BBC's Chris Packham distorts true picture about hen harriers in latest article in The Sun
Updated: Feb 16
[Chris Packham's article in The Sun, which also misidentifies the bird in question]
Chris Packham is branching out beyond his traditional BBC Springwatch audience and is now attempting to preach his message to the readers of the Britain’s most popular newspaper, The Sun.
Although the audiences might be different, Packham’s effort to distort the truth with a selection of cherry picked statistics to fulfil his malign agenda against moorland communities remains.
Writing in today’s Sun, Packham claims that: ‘Hen Harriers are down 39% in 12 years.’

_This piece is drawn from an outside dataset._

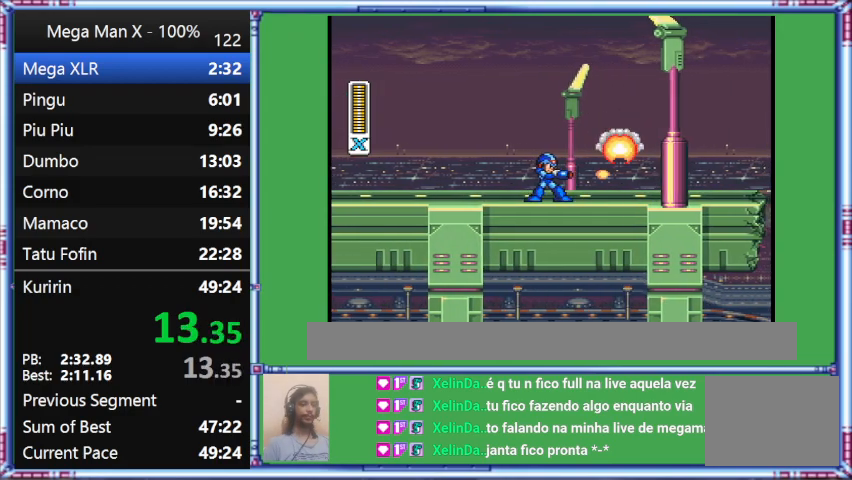
{"buttons": ["Y"], "events": []}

He goes on to write, ‘there is strong evidence that hen harriers are being poisoned, trapped and shot by the grouse-shooting industry.’

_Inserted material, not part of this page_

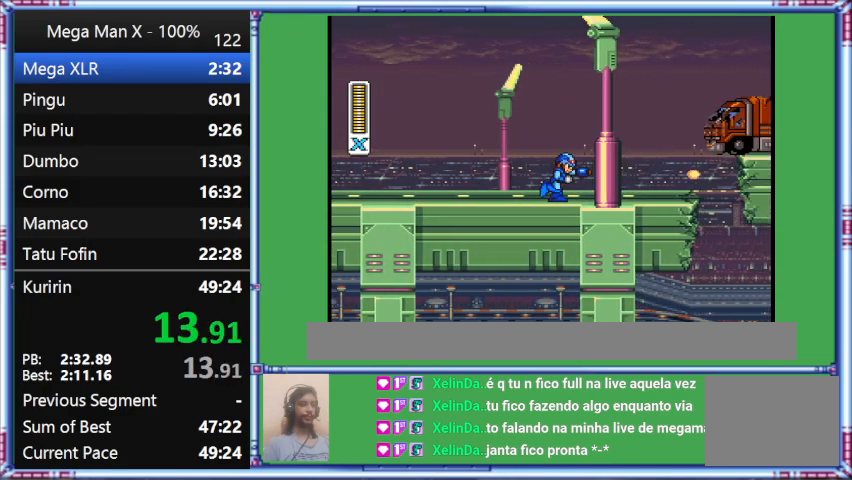
{"buttons": ["DPAD_RIGHT"], "events": [[133, "DPAD_RIGHT", "down"], [133, "Y", "up"]]}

The reality in fact is anything but – as Packham knows only too well. Yes, there have been incidents of historic persecution against hen harriers, however their plight has transformed almost unrecognisably in recent years.
In fact, rather than risk extinction, hen harriers have enjoyed an 800% increase in the numbers of chicks fledged in the last four years. However Packham conveniently chose to ignore these clear facts as it would not have suited his ultimate agenda.
What makes Packham's distortion of the truth even more frustrating and disappointing is that it undermines the very real problem of the decline in numbers of other species – including hedgehogs, red squirrels and chaffinches – that Packham mentions.
Anyone with a garden will not be surprised to read about the decline in chaffinch numbers – and indeed it is hard to be shocked by their plummeting numbers when there has been such an enormous increase in bird of prey numbers across the country. Whatever your views on conservation, it is impossible to ignore the fact that there is a strong correlation between the rise of predator species and the collapse in other prey species, which cannot be stopped without management.
Finally, it was also notable that Packham chose to ignore red listed birds such as curlews, on his 'risk list'. I'm sure it was just a forgetful moment, rather than an unwillingness to recognise that the only place curlews are thriving is on our managed grouse moors.